Jamie nodded just once and cleared his throat. “Well. Thank you anyway, gentlemen. For your time.”

Dejected, we left the gas station or bar or serial killer meet-up, whatever it was, and headed back outside. It was nearly night now. Insects buzzed around us, and on us. The air was loud with their noise as we walked down the road.

And then we heard something else—a truck spitting gravel and groaning as it left the station. It pulled up beside us.

“I felt bad for ya,” Cowboy said. “Come on. Hop in.”

 

My legs ached with relief as I sat in the front of the cab. Jamie had discreetly shaken his head when he’d been offered shotgun, and Stella had already climbed into the back.

The cowboy was doing us a favor, and a long one, so I decided to make conversation, be polite. “So where are you from?” His name, we had learned, was Mr. Ernst.

“Born and raised in Canton, Ohio. You three?”

“New York,” Jamie and Stella and I said all at once, sticking to our script. Not suspicious at all.

“And your friends just abandoned you like that?” he said, shaking his head with disbelief.

Stella changed the subject. “So, what brings you to the Keys?”

“Oh, just driving the old girl here,” he said, patting the dashboard with a toothy grin. “Just me and her and the road.”

But as he leaned forward, I caught a glimpse of a gun in a holster on his hip. I stiffened.

Jamie had seen it too. He pretended to be interested in it, and asked Mr. Ernst about it, who happily obliged with the make and model and whatever it is people talk about when they talk about guns. I wasn’t really listening. I felt wrong, off, and the feeling made me nervous.

“Never know who you might meet on the road,” Mr. Ernst said. “Gotta be careful. God bless the Second Amendment.” He patted the holster and winked at me.

The road stretched on into infinity, and we didn’t see a single pair of headlights pass in our direction. Suddenly, after who knew how long, I felt the truck slow down.

Stella did too. She wiped her red-rimmed eyes. Jamie kept running his hand over his scalp. They were worried too.

“Where are we?” Stella asked chirpily.

“Mmm, pretty deep in the Keys,” he said evasively. “Still got a couple of hours ahead of us till we reach Miami.” We passed a sign that announced a rest stop in a quarter mile. “It’ll be a while till we hit another bathroom,” Mr. Ernst said. “Nothing around here for miles, so I thought we’d all stop and take a leak.”
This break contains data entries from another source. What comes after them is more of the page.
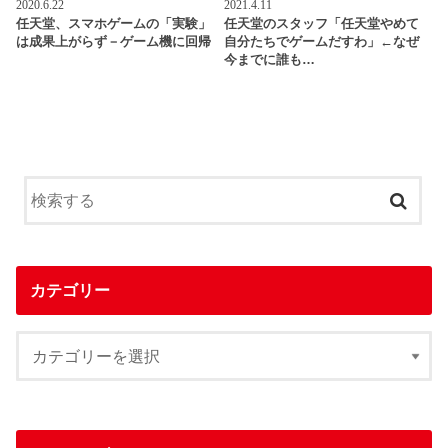
2020.6.22
2021.4.11
任天堂、スマホゲームの「実験」
任天堂のスタッフ「任天堂やめて
は成果上がらず－ゲーム機に回帰
自分たちでゲームだすわ」←なぜ
今までに誰も…
カテゴリー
Jamie exhaled just a little too loudly. I glared at him.

“I should go,” Stella said.

“Me too,” Jamie admitted.

“Do you have a map?” I asked Mr. Ernst.

He raised his eyebrows. “Girly, I’ve been driving since before you were even a twinkle in your mother’s eye. The only map I need is up here,” he said, pointing to his temple.

“Right,” Stella said, looking back at the road. But we could all feel it: Something was wrong.